[Opening GIVEN DATA section]
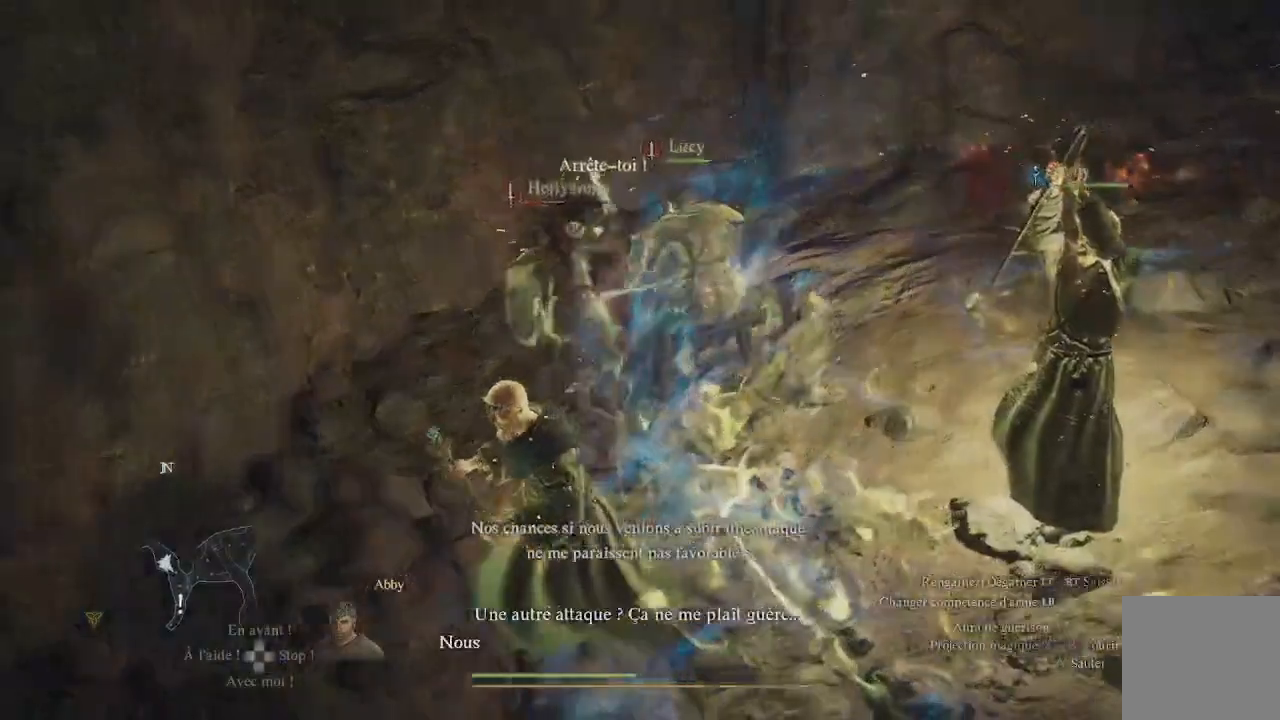
{"buttons": [], "left_stick": "up-left", "right_stick": "center", "events": [[250, "left_stick", "down"], [317, "right_stick", "center"], [467, "left_stick", "up-left"]]}
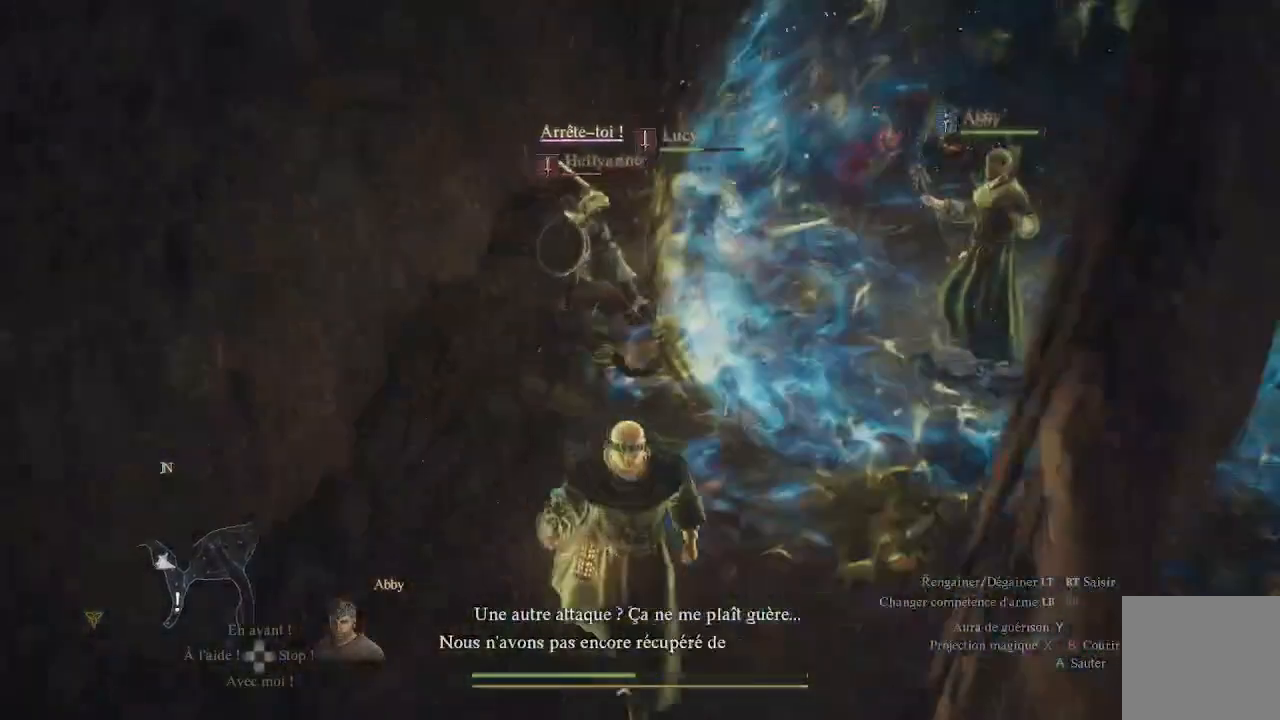
{"buttons": ["X"], "left_stick": "center", "right_stick": "center", "events": [[17, "X", "down"], [83, "X", "up"], [100, "left_stick", "up"], [183, "X", "down"], [250, "X", "up"], [333, "X", "down"], [400, "X", "up"], [417, "left_stick", "center"], [483, "X", "down"]]}
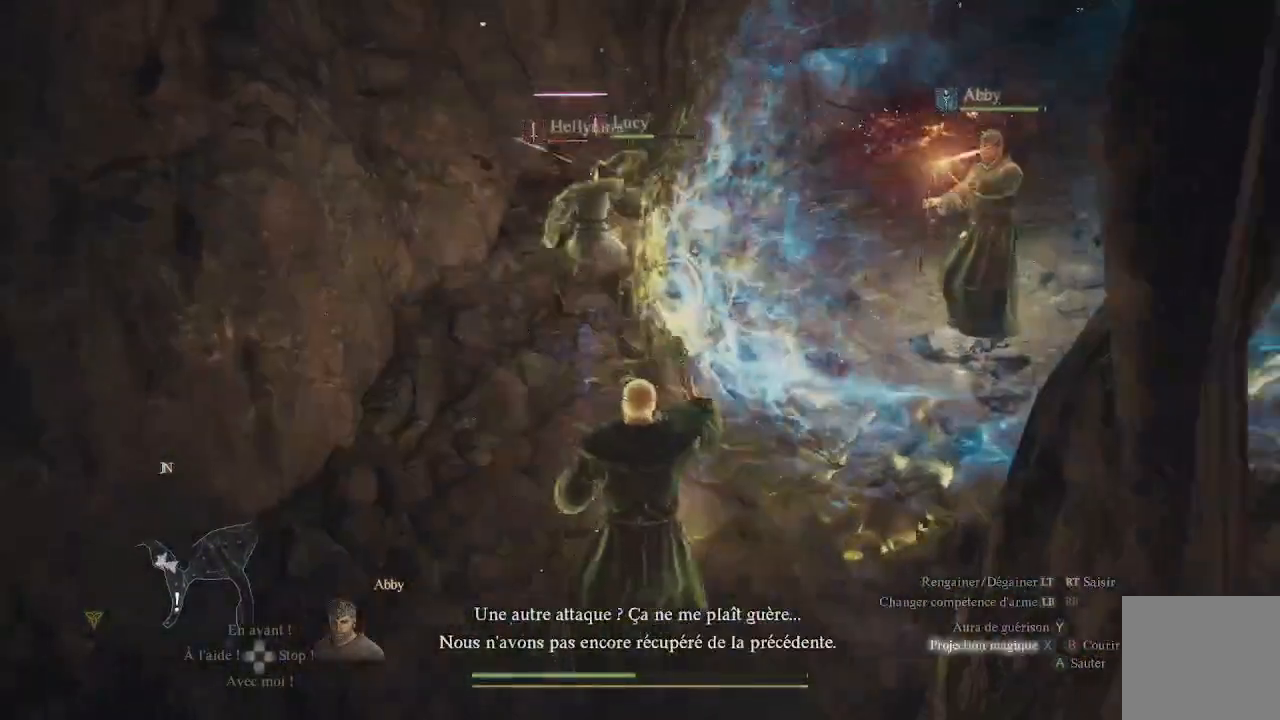
{"buttons": ["Y", "L1"], "left_stick": "center", "right_stick": "center", "events": [[33, "X", "up"], [117, "X", "down"], [150, "X", "up"], [233, "X", "down"], [300, "X", "up"], [467, "L1", "down"], [500, "Y", "down"]]}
[Closing GIVEN DATA section]
- [WORK REQUEST]:
Give back the whole listing exactly as it stands. Drop every picture.

- [RESPONSE AREA]:
{"buttons": [], "left_stick": "up-left", "right_stick": "center", "events": [[250, "left_stick", "down"], [317, "right_stick", "center"], [467, "left_stick", "up-left"]]}
{"buttons": ["X"], "left_stick": "center", "right_stick": "center", "events": [[17, "X", "down"], [83, "X", "up"], [100, "left_stick", "up"], [183, "X", "down"], [250, "X", "up"], [333, "X", "down"], [400, "X", "up"], [417, "left_stick", "center"], [483, "X", "down"]]}
{"buttons": ["Y", "L1"], "left_stick": "center", "right_stick": "center", "events": [[33, "X", "up"], [117, "X", "down"], [150, "X", "up"], [233, "X", "down"], [300, "X", "up"], [467, "L1", "down"], [500, "Y", "down"]]}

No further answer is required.